Gillispie also wanted to emphasize that that building is 70 years old, which means there are constantly many different ongoing repairs, critical and minor.
The sewer smell had also been affecting classes. Geometry and Chemistry teacher Aiste Taylor came to school early Dec. 31 to prepare for classes when she noticed the smell. The weekend after, she bought a candle to lessen the smell.
“And I honestly thought that the bathroom like, someone had a problem or something. And I was hoping it would go away and then it didn’t go away. I feel like I was just in a bad mood,” Taylor said. “And it’s really difficult. It’s like you want to come in you want to do your job. But when you’re in a bad mood, you’re like trying not to portray that to the students, but it’s hard because you’re out here all day smelling it.”

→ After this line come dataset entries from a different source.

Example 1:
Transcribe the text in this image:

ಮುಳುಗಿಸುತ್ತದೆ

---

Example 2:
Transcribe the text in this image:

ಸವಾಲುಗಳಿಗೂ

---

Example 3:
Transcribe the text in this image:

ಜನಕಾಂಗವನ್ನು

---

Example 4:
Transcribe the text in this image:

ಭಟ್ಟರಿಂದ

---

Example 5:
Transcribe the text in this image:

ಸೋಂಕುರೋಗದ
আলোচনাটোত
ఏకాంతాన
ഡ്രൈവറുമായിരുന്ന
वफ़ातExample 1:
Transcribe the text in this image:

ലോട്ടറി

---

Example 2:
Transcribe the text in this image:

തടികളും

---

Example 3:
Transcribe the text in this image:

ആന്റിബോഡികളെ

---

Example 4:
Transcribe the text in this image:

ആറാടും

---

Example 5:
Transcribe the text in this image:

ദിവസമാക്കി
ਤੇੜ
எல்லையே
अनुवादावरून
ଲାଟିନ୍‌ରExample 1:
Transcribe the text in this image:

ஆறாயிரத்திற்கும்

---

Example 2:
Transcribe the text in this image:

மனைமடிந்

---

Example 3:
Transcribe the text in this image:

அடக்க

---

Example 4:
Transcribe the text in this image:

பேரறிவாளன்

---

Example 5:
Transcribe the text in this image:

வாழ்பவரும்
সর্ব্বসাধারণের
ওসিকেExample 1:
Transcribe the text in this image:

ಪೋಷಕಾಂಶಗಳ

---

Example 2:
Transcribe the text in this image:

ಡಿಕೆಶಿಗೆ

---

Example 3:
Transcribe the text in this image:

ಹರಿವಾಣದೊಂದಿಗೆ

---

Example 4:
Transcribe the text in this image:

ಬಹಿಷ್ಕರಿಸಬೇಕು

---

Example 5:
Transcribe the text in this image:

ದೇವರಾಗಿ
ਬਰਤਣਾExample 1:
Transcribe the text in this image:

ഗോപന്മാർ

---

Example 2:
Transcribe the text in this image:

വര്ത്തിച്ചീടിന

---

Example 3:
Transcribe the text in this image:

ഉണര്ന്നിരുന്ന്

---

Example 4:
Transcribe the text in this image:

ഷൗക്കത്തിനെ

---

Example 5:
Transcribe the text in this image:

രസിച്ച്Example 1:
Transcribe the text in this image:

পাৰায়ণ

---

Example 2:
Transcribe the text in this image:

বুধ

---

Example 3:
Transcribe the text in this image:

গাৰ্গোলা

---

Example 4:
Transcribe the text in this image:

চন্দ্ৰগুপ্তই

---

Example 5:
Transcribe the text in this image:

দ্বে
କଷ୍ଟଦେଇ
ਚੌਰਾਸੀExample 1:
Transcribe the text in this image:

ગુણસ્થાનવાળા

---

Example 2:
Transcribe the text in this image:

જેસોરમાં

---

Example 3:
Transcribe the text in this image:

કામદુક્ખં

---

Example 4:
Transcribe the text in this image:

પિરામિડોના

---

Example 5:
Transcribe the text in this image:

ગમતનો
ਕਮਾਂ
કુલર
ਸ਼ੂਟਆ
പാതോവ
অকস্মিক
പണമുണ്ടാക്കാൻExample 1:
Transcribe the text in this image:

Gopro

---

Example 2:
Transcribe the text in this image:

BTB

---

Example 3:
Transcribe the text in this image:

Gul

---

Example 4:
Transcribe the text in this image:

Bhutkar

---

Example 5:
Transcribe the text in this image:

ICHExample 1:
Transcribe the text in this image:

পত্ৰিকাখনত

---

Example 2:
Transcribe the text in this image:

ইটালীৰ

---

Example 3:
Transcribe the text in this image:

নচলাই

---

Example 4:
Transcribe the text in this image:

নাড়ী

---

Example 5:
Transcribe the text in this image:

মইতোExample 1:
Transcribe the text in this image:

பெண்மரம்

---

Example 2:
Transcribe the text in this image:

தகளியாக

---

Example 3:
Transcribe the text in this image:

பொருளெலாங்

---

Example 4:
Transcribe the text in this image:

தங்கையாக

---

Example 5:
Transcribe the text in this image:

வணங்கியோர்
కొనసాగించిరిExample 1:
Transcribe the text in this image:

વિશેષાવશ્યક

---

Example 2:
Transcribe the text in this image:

Taylor described the elevator closure as an inconvenience. Classes would need to change locations for one or two periods, and Taylor would often only be notified about moving on that day.
“When the elevators shut down, students with disabilities that need the elevator to get up to the second floor are unable to make it up to this floor,” Taylor said. “So I know that both Miss Paris across the hall and I have had to move our classroom to a different classroom in order to accommodate those students, and that’s been really rough for those students because they have to go somewhere where they don’t know.”
Segers was not affected by the smell as much as Taylor was. Segers says that rainwater seeped into the elevator pit, which carried the gases into the building. Rainwater seepage is pumped to a sewer line which is then carried to 6th Street.
“The sewer line for this building is below grade of the sewer main. There’s a lift station at the end of the building that then lifts the sewage from our building up to the sewer main that runs underneath Sixth Street,” Segers said.